Exercise objective:
Each line of the data below that includes the string "Shop" must be copied.

START Study material

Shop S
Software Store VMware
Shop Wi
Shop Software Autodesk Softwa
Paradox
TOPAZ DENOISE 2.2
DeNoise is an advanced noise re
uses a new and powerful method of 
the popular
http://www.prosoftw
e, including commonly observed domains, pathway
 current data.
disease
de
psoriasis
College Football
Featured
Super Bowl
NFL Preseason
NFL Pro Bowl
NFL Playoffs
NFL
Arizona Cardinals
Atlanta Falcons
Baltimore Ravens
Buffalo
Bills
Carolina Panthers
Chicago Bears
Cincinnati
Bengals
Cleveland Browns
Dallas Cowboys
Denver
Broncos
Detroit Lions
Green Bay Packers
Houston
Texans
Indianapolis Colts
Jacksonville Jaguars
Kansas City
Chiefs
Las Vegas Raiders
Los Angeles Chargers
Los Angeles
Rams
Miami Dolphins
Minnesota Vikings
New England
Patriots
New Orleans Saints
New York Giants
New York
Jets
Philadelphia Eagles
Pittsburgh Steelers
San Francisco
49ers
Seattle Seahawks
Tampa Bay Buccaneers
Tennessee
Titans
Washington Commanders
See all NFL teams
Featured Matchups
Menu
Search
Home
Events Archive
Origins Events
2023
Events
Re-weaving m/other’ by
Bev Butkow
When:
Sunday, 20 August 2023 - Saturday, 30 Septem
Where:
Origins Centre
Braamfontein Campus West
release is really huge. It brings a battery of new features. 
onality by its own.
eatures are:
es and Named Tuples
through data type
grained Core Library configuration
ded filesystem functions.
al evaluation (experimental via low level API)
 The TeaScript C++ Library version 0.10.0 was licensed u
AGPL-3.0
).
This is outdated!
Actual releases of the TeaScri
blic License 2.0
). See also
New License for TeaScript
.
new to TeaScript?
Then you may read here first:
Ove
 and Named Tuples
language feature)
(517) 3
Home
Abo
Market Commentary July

END Study material

Answer section:
Shop S
Shop Wi
Shop Software Autodesk Softwa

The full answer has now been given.